TASK TO CARRY OUT →
Reproduce every line of text in the data below without altering anything, and leave out the pictures.

(EXTRACTED RECORDS)

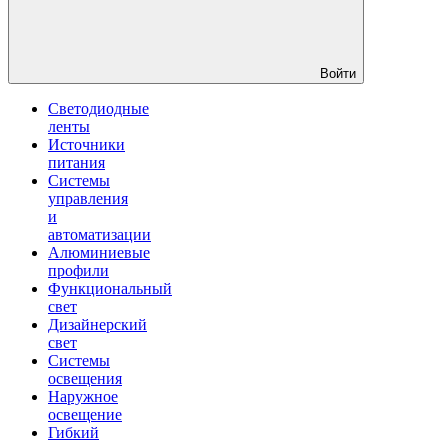
Войти
Светодиодные
ленты
Источники
питания
Системы
управления
и
автоматизации
Алюминиевые
профили
Функциональный
свет
Дизайнерский
свет
Системы
освещения
Наружное
освещение
Гибкий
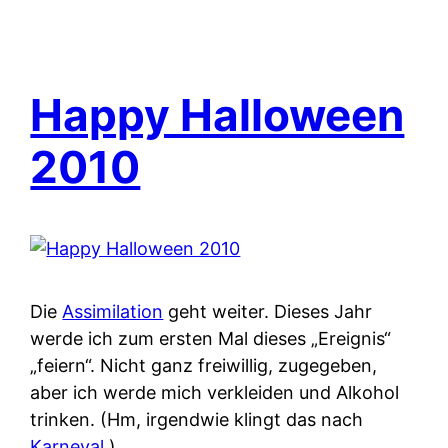
Happy Halloween
2010
Die
Assimilation
geht weiter. Dieses Jahr
werde ich zum ersten Mal dieses „Ereignis“
„feiern“. Nicht ganz freiwillig, zugegeben,
aber ich werde mich verkleiden und Alkohol
trinken. (Hm, irgendwie klingt das nach
Karneval
.)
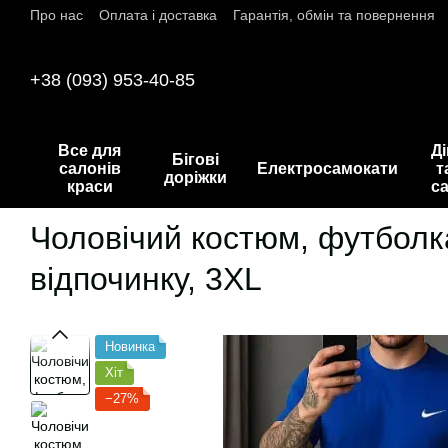
Про нас
Оплата і доставка
Гарантія, обмін та повернення
Перейти до основного контенту
+38 (093) 953-40-85
Все для
Д
Бігові
салонів
Електросамокати
т
доріжки
краси
с
Чоловічий костюм, футболка
відпочинку, 3XL
Новинка
Хіт
−27%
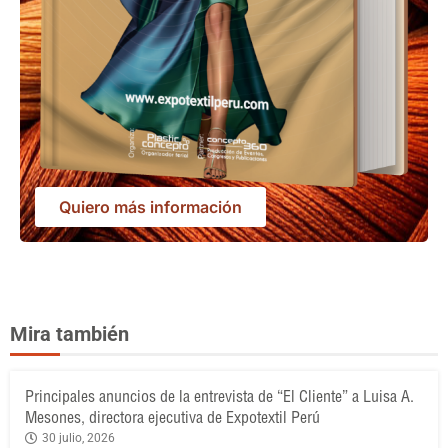
Quiero más información
Mira también
Principales anuncios de la entrevista de “El Cliente” a Luisa A.
Mesones, directora ejecutiva de Expotextil Perú
30 julio, 2026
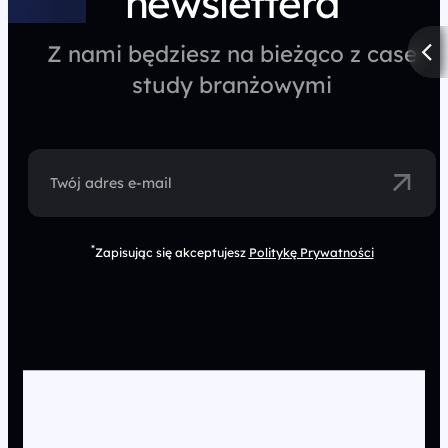
newslettera
Z nami będziesz na bieżąco z case
study branżowymi
Twój adres e-mail
*
Zapisując się akceptujesz
Politykę Prywatności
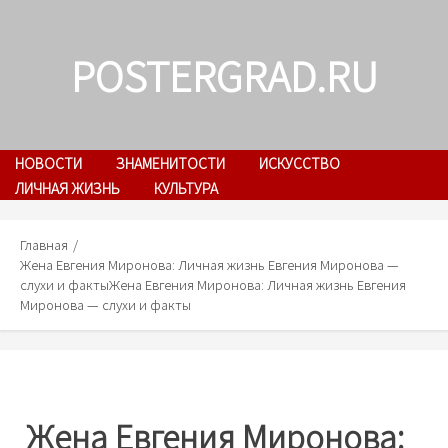
Skip
to
POSTERGRAD.RU
content
НОВОСТИ
ЗНАМЕНИТОСТИ
ИСКУССТВО
ЛИЧНАЯ ЖИЗНЬ
КУЛЬТУРА
Главная
Жена Евгения Миронова: Личная жизнь Евгения Миронова —
слухи и факты
Жена Евгения Миронова: Личная жизнь Евгения
Миронова — слухи и факты
Жена Евгения Миронова:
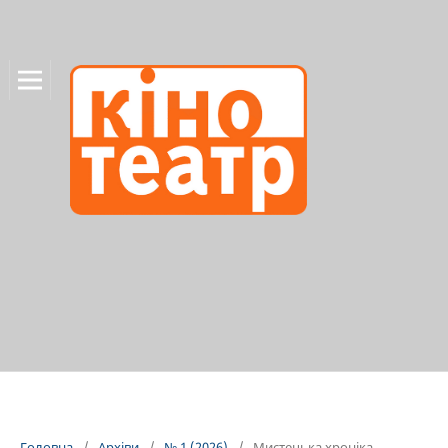
Головна
/
Архіви
/
№ 1 (2026)
/
Мистецька хроніка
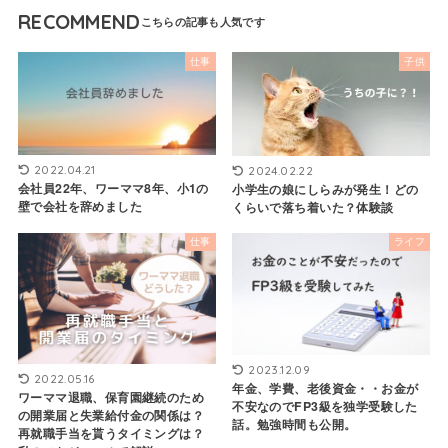
RECOMMEND
仕事
子供
2022.04.21
2024.02.22
会社員22年、ワーママ8年、小1の
小学生の娘にしらみが発生！どの
壁で会社を辞めました
くらいで落ち着いた？体験談
仕事
ライフ
2023.12.09
2022.05.16
年金、学費、老後資金・・お金が
ワーママ退職、保育園継続のため
不安なのでFP3級を独学受験した
の開業届と失業給付金の関係は？
話。勉強時間も公開。
再就職手当を貰うタイミングは？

(End EXTRACTED RECORDS)

TASK RESPONSE →
Войти
Светодиодные
ленты
Источники
питания
Системы
управления
и
автоматизации
Алюминиевые
профили
Функциональный
свет
Дизайнерский
свет
Системы
освещения
Наружное
освещение
Гибкий
Happy Halloween
2010
Die
Assimilation
geht weiter. Dieses Jahr
werde ich zum ersten Mal dieses „Ereignis“
„feiern“. Nicht ganz freiwillig, zugegeben,
aber ich werde mich verkleiden und Alkohol
trinken. (Hm, irgendwie klingt das nach
Karneval
.)
Про нас
Оплата і доставка
Гарантія, обмін та повернення
Перейти до основного контенту
+38 (093) 953-40-85
Все для
Д
Бігові
салонів
Електросамокати
т
доріжки
краси
с
Чоловічий костюм, футболка
відпочинку, 3XL
Новинка
Хіт
−27%
Quiero más información
Mira también
Principales anuncios de la entrevista de “El Cliente” a Luisa A.
Mesones, directora ejecutiva de Expotextil Perú
30 julio, 2026
newslettera
Z nami będziesz na bieżąco z case
study branżowymi
Twój adres e-mail
*
Zapisując się akceptujesz
Politykę Prywatności
Skip
to
POSTERGRAD.RU
content
НОВОСТИ
ЗНАМЕНИТОСТИ
ИСКУССТВО
ЛИЧНАЯ ЖИЗНЬ
КУЛЬТУРА
Главная
Жена Евгения Миронова: Личная жизнь Евгения Миронова —
слухи и факты
Жена Евгения Миронова: Личная жизнь Евгения
Миронова — слухи и факты
Жена Евгения Миронова:
Головна
/
Архіви
/
№ 1 (2026)
/
Мистецька хроніка
RECOMMEND
仕事
子供
2022.04.21
2024.02.22
会社員22年、ワーママ8年、小1の
小学生の娘にしらみが発生！どの
壁で会社を辞めました
くらいで落ち着いた？体験談
仕事
ライフ
2023.12.09
2022.05.16
年金、学費、老後資金・・お金が
ワーママ退職、保育園継続のため
不安なのでFP3級を独学受験した
の開業届と失業給付金の関係は？
話。勉強時間も公開。
再就職手当を貰うタイミングは？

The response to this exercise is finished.